:: Data

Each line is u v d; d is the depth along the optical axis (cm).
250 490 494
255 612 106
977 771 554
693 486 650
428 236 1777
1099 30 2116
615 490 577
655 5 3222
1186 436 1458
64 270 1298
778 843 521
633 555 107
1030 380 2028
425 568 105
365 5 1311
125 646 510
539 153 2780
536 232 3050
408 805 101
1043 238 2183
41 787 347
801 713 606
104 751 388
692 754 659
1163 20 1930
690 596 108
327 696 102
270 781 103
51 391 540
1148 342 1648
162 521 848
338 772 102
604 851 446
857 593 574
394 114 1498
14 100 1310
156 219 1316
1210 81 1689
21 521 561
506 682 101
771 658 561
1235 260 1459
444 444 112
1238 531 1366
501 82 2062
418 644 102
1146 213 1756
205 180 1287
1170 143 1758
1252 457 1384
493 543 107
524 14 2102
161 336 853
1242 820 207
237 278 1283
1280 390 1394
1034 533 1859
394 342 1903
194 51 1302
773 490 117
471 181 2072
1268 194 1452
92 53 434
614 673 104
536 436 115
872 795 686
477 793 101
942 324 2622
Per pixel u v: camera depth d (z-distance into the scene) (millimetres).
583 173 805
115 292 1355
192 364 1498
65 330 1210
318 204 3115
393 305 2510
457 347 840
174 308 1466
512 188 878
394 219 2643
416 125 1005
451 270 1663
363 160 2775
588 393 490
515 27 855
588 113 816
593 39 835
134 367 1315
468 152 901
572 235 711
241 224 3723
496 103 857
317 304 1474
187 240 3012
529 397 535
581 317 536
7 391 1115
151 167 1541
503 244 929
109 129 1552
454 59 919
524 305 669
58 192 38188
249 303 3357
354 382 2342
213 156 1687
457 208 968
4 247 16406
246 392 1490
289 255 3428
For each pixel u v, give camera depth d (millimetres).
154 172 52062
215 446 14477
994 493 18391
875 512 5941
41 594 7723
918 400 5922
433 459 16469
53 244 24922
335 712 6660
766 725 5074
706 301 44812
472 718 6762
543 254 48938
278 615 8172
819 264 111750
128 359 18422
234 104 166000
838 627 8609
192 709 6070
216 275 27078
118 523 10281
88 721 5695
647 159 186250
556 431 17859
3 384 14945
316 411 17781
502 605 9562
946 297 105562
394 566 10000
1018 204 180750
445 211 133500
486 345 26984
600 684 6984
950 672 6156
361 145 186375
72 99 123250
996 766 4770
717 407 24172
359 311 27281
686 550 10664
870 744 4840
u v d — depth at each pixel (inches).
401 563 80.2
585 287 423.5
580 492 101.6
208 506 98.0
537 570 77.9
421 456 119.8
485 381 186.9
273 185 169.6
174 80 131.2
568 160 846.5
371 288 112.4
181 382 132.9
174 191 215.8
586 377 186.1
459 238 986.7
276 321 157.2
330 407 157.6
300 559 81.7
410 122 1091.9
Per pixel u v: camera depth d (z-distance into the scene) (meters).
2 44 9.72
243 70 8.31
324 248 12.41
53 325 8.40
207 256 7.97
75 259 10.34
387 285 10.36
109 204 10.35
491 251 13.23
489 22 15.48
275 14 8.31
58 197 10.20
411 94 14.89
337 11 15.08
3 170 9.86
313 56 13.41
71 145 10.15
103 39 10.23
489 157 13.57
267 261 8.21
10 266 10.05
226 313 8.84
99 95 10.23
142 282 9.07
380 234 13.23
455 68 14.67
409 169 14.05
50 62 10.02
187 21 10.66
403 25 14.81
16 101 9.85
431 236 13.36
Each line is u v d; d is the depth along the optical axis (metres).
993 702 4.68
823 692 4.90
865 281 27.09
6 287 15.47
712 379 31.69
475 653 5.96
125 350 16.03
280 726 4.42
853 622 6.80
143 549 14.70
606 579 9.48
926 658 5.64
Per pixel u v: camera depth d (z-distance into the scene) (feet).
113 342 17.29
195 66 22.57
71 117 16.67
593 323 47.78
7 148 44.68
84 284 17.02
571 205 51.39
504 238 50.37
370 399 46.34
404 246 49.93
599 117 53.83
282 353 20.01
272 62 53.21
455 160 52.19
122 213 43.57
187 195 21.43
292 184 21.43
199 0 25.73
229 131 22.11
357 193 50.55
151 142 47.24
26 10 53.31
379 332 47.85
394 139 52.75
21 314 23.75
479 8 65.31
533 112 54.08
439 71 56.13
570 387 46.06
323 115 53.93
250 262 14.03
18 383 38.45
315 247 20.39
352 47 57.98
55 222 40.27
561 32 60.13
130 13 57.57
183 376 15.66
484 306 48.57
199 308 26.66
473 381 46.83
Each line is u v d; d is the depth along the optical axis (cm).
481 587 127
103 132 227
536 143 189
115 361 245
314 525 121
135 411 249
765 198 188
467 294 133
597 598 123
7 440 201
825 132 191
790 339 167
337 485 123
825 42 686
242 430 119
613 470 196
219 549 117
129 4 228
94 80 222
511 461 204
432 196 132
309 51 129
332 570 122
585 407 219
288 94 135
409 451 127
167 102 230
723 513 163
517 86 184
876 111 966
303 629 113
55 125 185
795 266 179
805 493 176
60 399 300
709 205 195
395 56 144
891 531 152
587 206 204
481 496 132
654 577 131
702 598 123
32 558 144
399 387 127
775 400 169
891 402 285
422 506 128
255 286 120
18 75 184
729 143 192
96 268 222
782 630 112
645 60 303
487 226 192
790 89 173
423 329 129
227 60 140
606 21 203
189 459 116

::::

#### What you are asked to do
Starting at the first line of the records above, please copy every line exactly through the line containing "536 232 3050", and stop there.

#### Worked solution
Each line is u v d; d is the depth along the optical axis (cm).
250 490 494
255 612 106
977 771 554
693 486 650
428 236 1777
1099 30 2116
615 490 577
655 5 3222
1186 436 1458
64 270 1298
778 843 521
633 555 107
1030 380 2028
425 568 105
365 5 1311
125 646 510
539 153 2780
536 232 3050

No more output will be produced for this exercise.